Under the PDPA, cross-border transfer requirements are only vaguely defined, which increases compliance risks. The PDPA will require one of three conditions for international transfers:

  • Transfer to a country that has established strong data protection measures that comply with the guidelines defined by the Personal Data Protection Committee
  • Consent
  • A preexisting contract between the data owner and the controller

Data Protection Officer

Similar to the GDPR, data controllers or processors that collect, use, monitor, and disclose a large amount of personal data will need to appoint a data protection officer (DPO) to monitor and verify compliance with the PDPA. The DPO will conduct compliance audits and inspections and will interact with regulators if necessary. The exact scale is to be set by the Personal Data Protection Commission at a later time.

Preparing for Compliance

Given the short grace period for compliance, it is essential that organizations start reviewing their personal data related activities (i.e., customer data, supplier data, employee data, billing and payment documents, etc.) now and take the necessary steps to ensure compliance with all the PDPA policies come May 27, 2020. Several of these steps include:

  • Data mapping to understand how your company collects, processes, transmits, and stores data, which includes identifying the legal basis to collect and use personal data
  • Reviewing internal policies, agreements, and practices related to personal data
  • Implementing data management processes and operating systems
  • Updating existing privacy notices and creating relevant legal documents
  • Ensuring employees and personnel are fully trained on the relevant requirements of the PDPA
  • Conducting a gap assessment to identify the current levels of compliance
  • Having processes in place that exercise the rights of individuals relating to their personal data

Due to the similarities between the PDPA and the GDPR, organizations already subject to the GDPR should be well-placed for compliance. However, GDPR compliance will not guarantee compliance with the PDPA. And with significant penalties for noncompliance and less than a year until the deadline, organizations that handle the personal data of data owners of Thailand should not wait to start working on compliance.

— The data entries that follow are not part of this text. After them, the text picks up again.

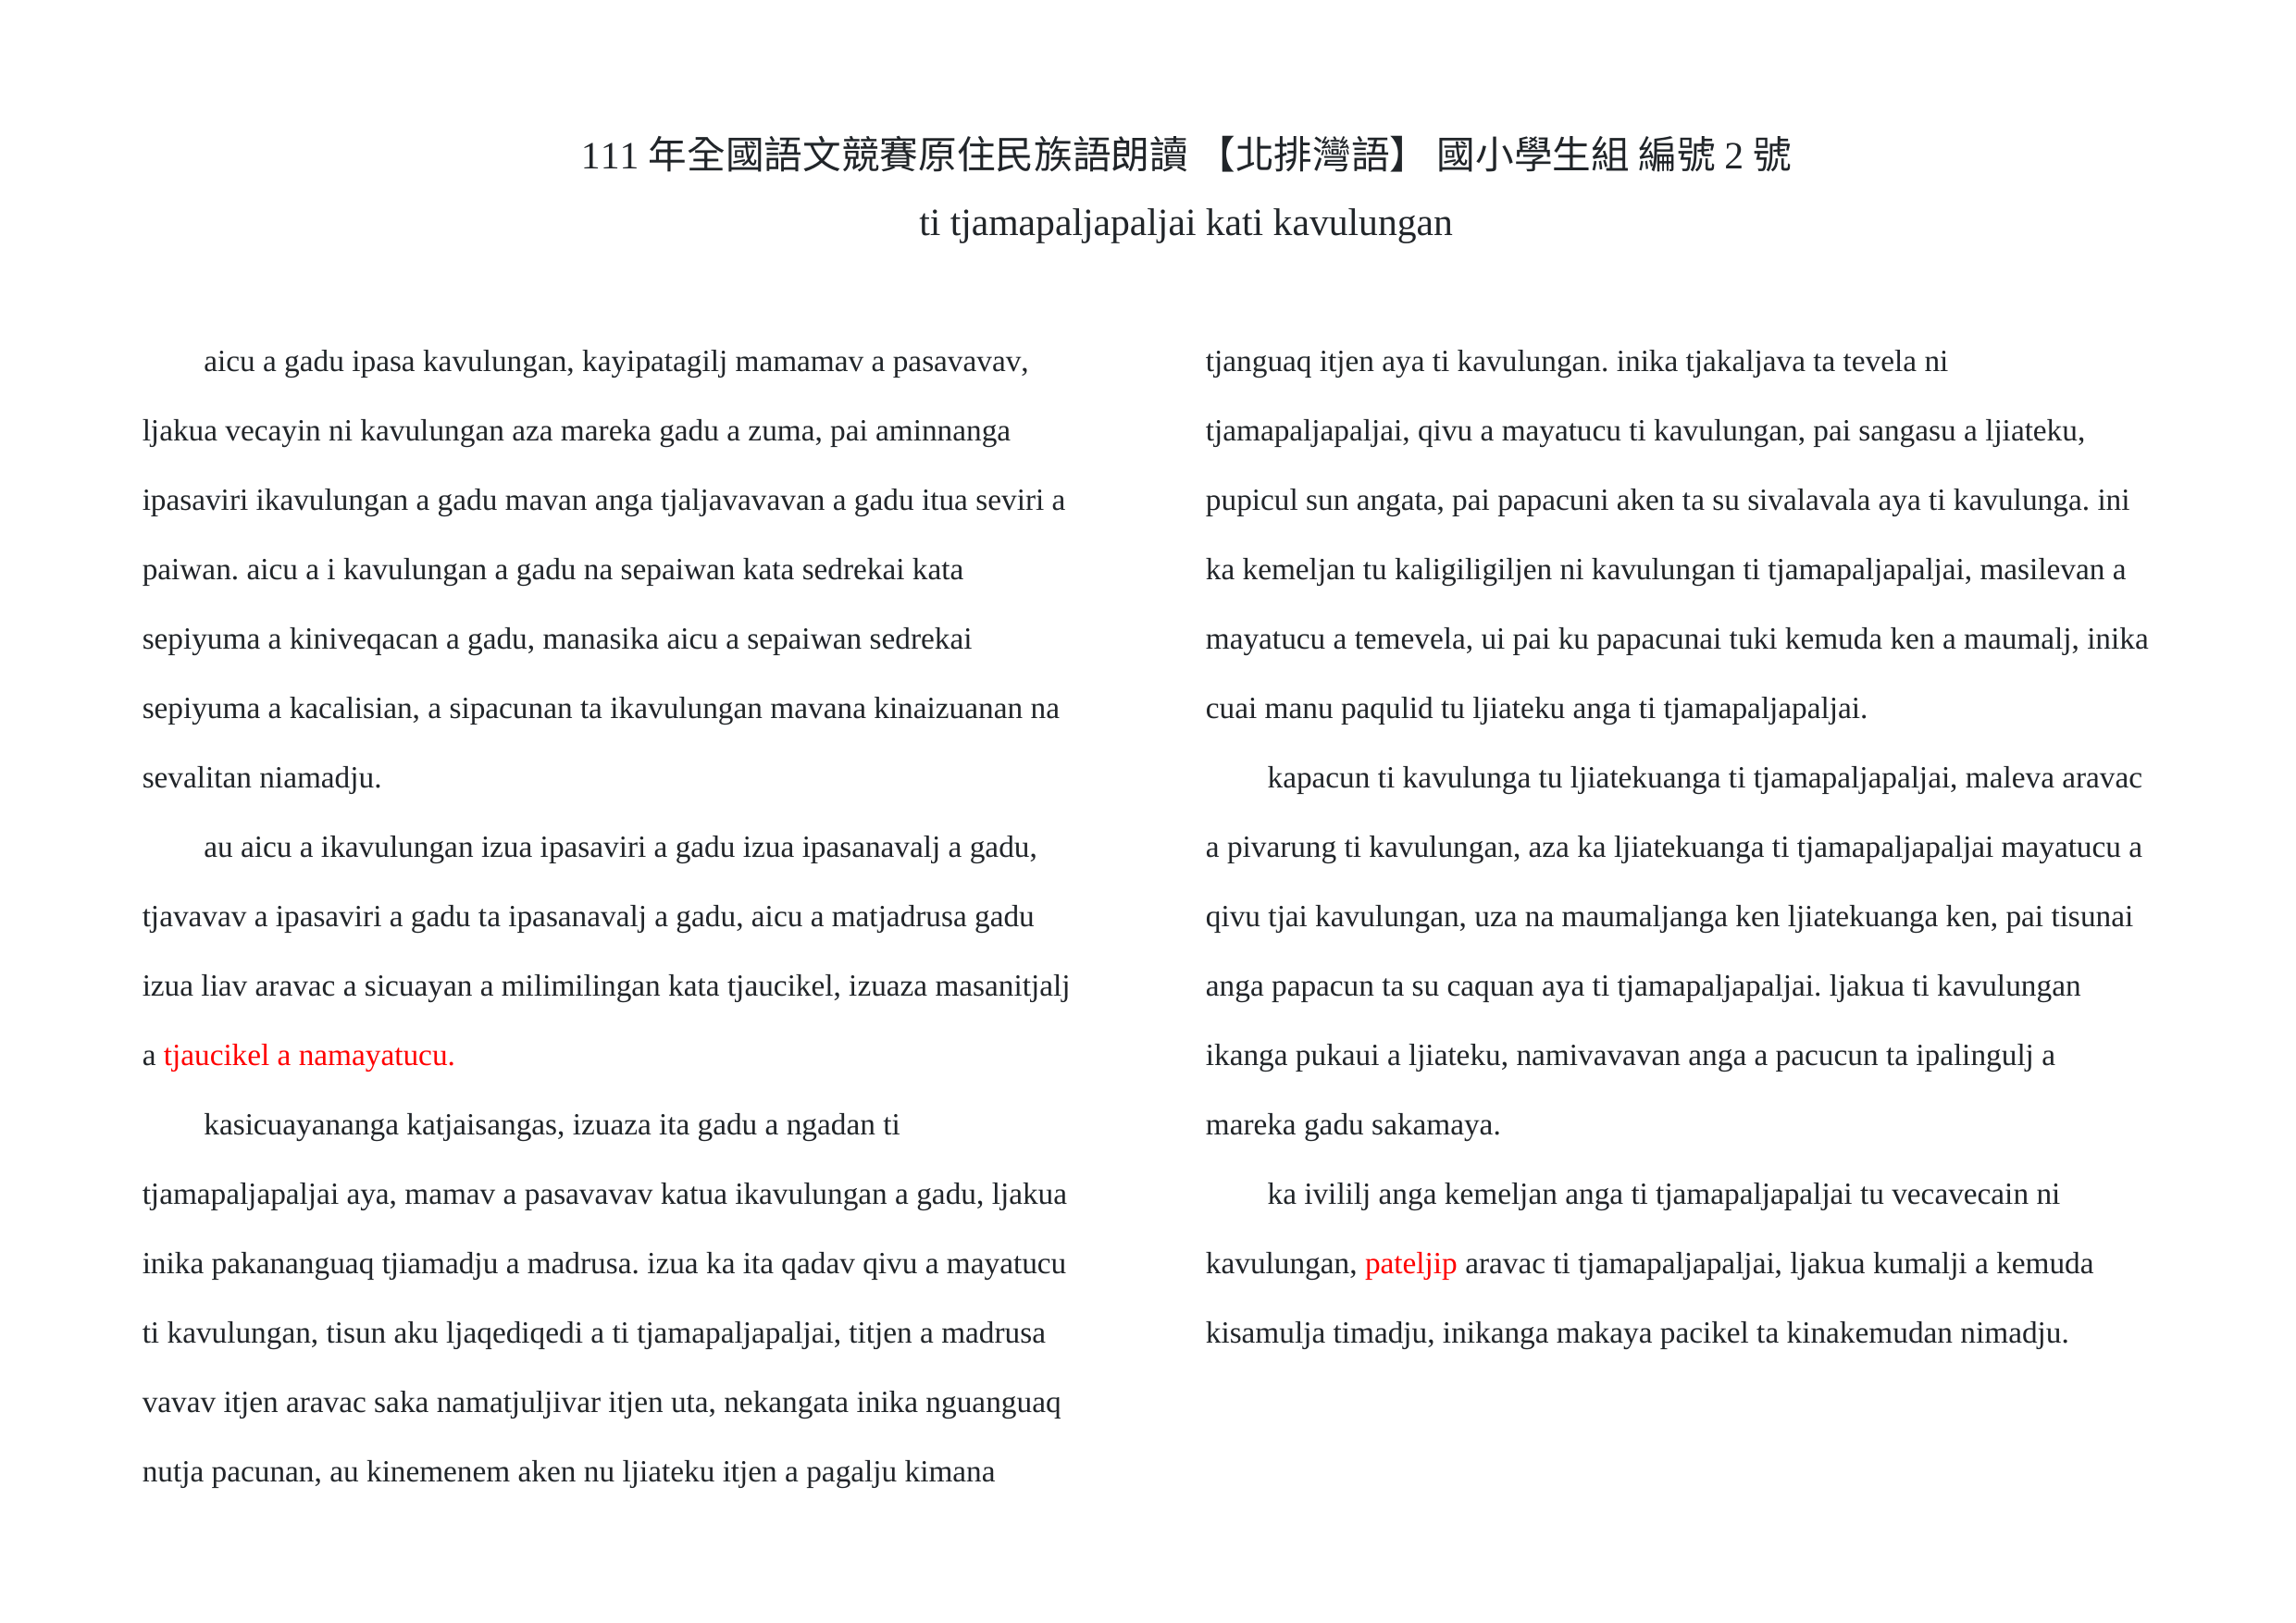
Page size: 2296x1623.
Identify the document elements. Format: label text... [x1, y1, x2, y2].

text ti tjamapaljapaljai kati kavulungan [142, 187, 2153, 256]
text au aicu a ikavulungan izua ipasaviri a gadu izua ipasanavalj a gadu, tjavavav a ipasaviri a gadu ta ipasanavalj a gadu, aicu a matjadrusa gadu izua liav aravac a sicuayan a milimilingan kata tjaucikel, izuaza masanitjalj a tjaucikel a namayatucu. [142, 812, 1090, 1089]
text aicu a gadu ipasa kavulungan, kayipatagilj mamamav a pasavavav, ljakua vecayin ni kavulungan aza mareka gadu a zuma, pai aminnanga ipasaviri ikavulungan a gadu mavan anga tjaljavavavan a gadu itua seviri a paiwan. aicu a i kavulungan a gadu na sepaiwan kata sedrekai kata sepiyuma a kiniveqacan a gadu, manasika aicu a sepaiwan sedrekai sepiyuma a kacalisian, a sipacunan ta ikavulungan mavana kinaizuanan na sevalitan niamadju. [142, 326, 1090, 812]
text kapacun ti kavulunga tu ljiatekuanga ti tjamapaljapaljai, maleva aravac a pivarung ti kavulungan, aza ka ljiatekuanga ti tjamapaljapaljai mayatucu a qivu tjai kavulungan, uza na maumaljanga ken ljiatekuanga ken, pai tisunai anga papacun ta su caquan aya ti tjamapaljapaljai. ljakua ti kavulungan ikanga pukaui a ljiateku, namivavavan anga a pacucun ta ipalingulj a mareka gadu sakamaya. [1206, 742, 2153, 1158]
text kasicuayananga katjaisangas, izuaza ita gadu a ngadan ti tjamapaljapaljai aya, mamav a pasavavav katua ikavulungan a gadu, ljakua inika pakananguaq tjiamadju a madrusa. izua ka ita qadav qivu a mayatucu ti kavulungan, tisun aku ljaqediqedi a ti tjamapaljapaljai, titjen a madrusa vavav itjen aravac saka namatjuljivar itjen uta, nekangata inika nguanguaq nutja pacunan, au kinemenem aken nu ljiateku itjen a pagalju kimana tjanguaq itjen aya ti kavulungan. inika tjakaljava ta tevela ni tjamapaljapaljai, qivu a mayatucu ti kavulungan, pai sangasu a ljiateku, pupicul sun angata, pai papacuni aken ta su sivalavala aya ti kavulunga. ini ka kemeljan tu kaligiligiljen ni kavulungan ti tjamapaljapaljai, masilevan a mayatucu a temevela, ui pai ku papacunai tuki kemuda ken a maumalj, inika cuai manu paqulid tu ljiateku anga ti tjamapaljapaljai. [142, 1089, 1090, 1505]
text ka ivililj anga kemeljan anga ti tjamapaljapaljai tu vecavecain ni kavulungan, pateljip aravac ti tjamapaljapaljai, ljakua kumalji a kemuda kisamulja timadju, inikanga makaya pacikel ta kinakemudan nimadju. [1206, 1158, 2153, 1367]
text kasicuayananga katjaisangas, izuaza ita gadu a ngadan ti tjamapaljapaljai aya, mamav a pasavavav katua ikavulungan a gadu, ljakua inika pakananguaq tjiamadju a madrusa. izua ka ita qadav qivu a mayatucu ti kavulungan, tisun aku ljaqediqedi a ti tjamapaljapaljai, titjen a madrusa vavav itjen aravac saka namatjuljivar itjen uta, nekangata inika nguanguaq nutja pacunan, au kinemenem aken nu ljiateku itjen a pagalju kimana tjanguaq itjen aya ti kavulungan. inika tjakaljava ta tevela ni tjamapaljapaljai, qivu a mayatucu ti kavulungan, pai sangasu a ljiateku, pupicul sun angata, pai papacuni aken ta su sivalavala aya ti kavulunga. ini ka kemeljan tu kaligiligiljen ni kavulungan ti tjamapaljapaljai, masilevan a mayatucu a temevela, ui pai ku papacunai tuki kemuda ken a maumalj, inika cuai manu paqulid tu ljiateku anga ti tjamapaljapaljai. [1206, 326, 2153, 742]
text 111 年全國語文競賽原住民族語朗讀 【北排灣語】 國小學生組 編號 2 號 [142, 118, 2153, 187]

(Since there is not yet an official English translation of the PDPA, information is still limited, but we will continue to make updates to this post as more clarifying information is released.)

Thailand is the newest member of the wave of new data protection laws sweeping the globe, but certainly won’t be the last. Managing compliance with this host of regulations, plus impending state laws, is becoming a growing challenge for many organizations. While they require more effort up front, privacy programs based on strong data protection principles and privacy-by-design concepts are becoming a more sustainable option for large organizations, saving time, effort, and budget down the road.